This may be the first recipe I ever created. I was an undergrad at the University of Florida in the 1970s. On a limited budget I often bought cheap chuck steaks and marinated them overnight in cheap red wine which was plentiful because I worked at ABC Liquors on Newberry Road in Gainesville.
Here are some of the cuts of chuck in order of quality
Just in front of the rib primal, the best and most expensive section of steer, is the chuck primal, which includes the shoulder meat. It is also less expensive. Chuck steaks can be a little tough because these muscles work harder than the meat a little further back, and they have more hunks of fat and gristle, but they can also have great flavor. When you shop for chuck, look for cuts that are at least 1″ thick, and try to find those that have a big round hunk of meat in the center like the one in the picture. That will be the piece that is the same muscle as the ribeye and strip steak, the longissimus dorsi. At half the price. You can even ask you butcher to cut you steaks from the back of the shoulder. Ask for chuck eye steak like the one in the picture. Another good chuck for cooking with this method is the flat iron, but it has become popular lately so it might be more pricey. By the way, I have done this with flanks steak and it works just fine.

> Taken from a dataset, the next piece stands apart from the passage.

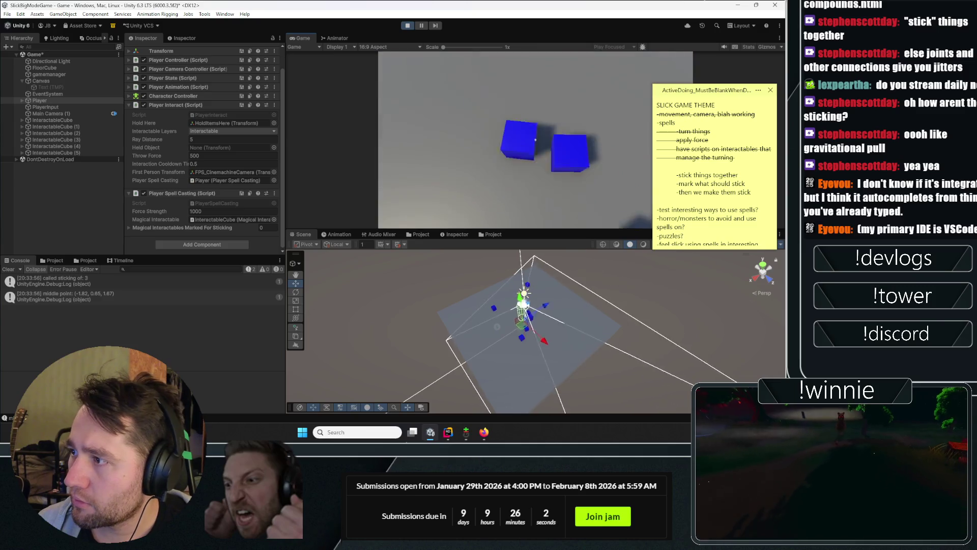
{"action": "key", "text": "s"}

Chuck eye steak. This is the steak just in front of the rib section and contains meat very much like ribeye. It is the best part of the chuck primal, can taste a lot like a ribeye, but it is a lot less expensive.
Top blade steak or Flat iron steak. Nicely marbled for flavor and not too tough.
Shoulder center cut or Ranch steak. Not as well-marbled and a bit tougher, so it is usually cut thinner.
Petite tender. Flavorful, but it can be tough
Shoulder steak. Best cut into cubes for spiedies.
Chuck steak. Can be gristly. Best for pot roast.
For a more complete list of the different steaks and roasts from the chuck primal, see my article on beef cuts.
Serve with: more red wine.
- 1 750 ml bottle of inexpensive dry red wine
- ½ cup inexpensive salad grade balsamic
- ¼ cup vegetable oil
- ¼ cup Worcestershire sauce
- 4 tablespoons honey
- 1 tablespoon toasted sesame oil
- 2 teaspoon dried oregano
- 2 tablespoons Morton Coarse Kosher Salt
- 1 teaspoon ginger powder
- 1 teaspoon garlic powder
- 1 teaspoon onion powder
- ½ teaspoon ground black pepper
- 6 8-ounce chuck steaks
These recipes were created in US Customary measurements and the conversion to metric is being done by calculations. They should be accurate, but it is possible there could be an error. If you find one, please let us know in the comments at the bottom of the page
- Prep. Combine all the ingredients except the steaks in a large pot and whisk them together.
- Cook. Boil hard for about 5 minutes to reduce by about 1/3. This will get rid of most of the alcohol, extract flavor from the herbs and spices, and concentrate the wine a bit. Alcohol, contrary to popular belief, is not great in marinades because it can dry out the meat. Cool to room temp.
- Prep again. Trim excess fat from the exterior of the steaks. With a sharp knife, score the surface of the steak about 1/8" (3.2 mm) deep by dragging the knife across it. Make these slits about 3/4" (19 mm) apart on both sides. This technique, called gashing (read about it here), will help the marinade penetrate and will hold the flavor when it is cooking. Don't worry, juices won't escape. Put the steaks in a individual zipper bags, add the marinade, and zip. You can put them all in one bag, bowl, or pan, but you want the marinade in contact with all surfaces, so you will need to flip them regularly. Put the bags in a bowl or pan to catch any leaks, and marinate in the fridge at least 2 hours and up to 12 hours, turning them occasionally to help the liquid contact all surfaces.
- Fire up. Preheat the grill for 2-zone cooking to about 325°F (163°C).
- Cook. Take the steaks out of the marinade, drain off most of the liquid but do not pat dry. Normally we pat meat dry to make sure it crisps. But when using a flavorful marinade, don't pat it dry because most of the flavor is captured in the microscopic cracks on the surface and the slits we made. Grill over the hot section of the grill until rare to medium rare or your favorite temperature. They'll take longer than normal because the surfaces are wet, perhaps 20 minutes for a 1" (25 mm) steak. As always, a good digital thermometer is essential for getting things perfectly done. The reason I call for a 2-zone setup is so that you have a safe zone if one steak cooks faster than the others and in case the hot side is too hot and the surface starts to blacken. It is ALWAYS helpful to have a safe zone.
- Serve. To make the meat a bit more tender, serve it sliced. Be sure to cut across the grain into 1/4" (6.3 mm) slices. Plate and serve immediately.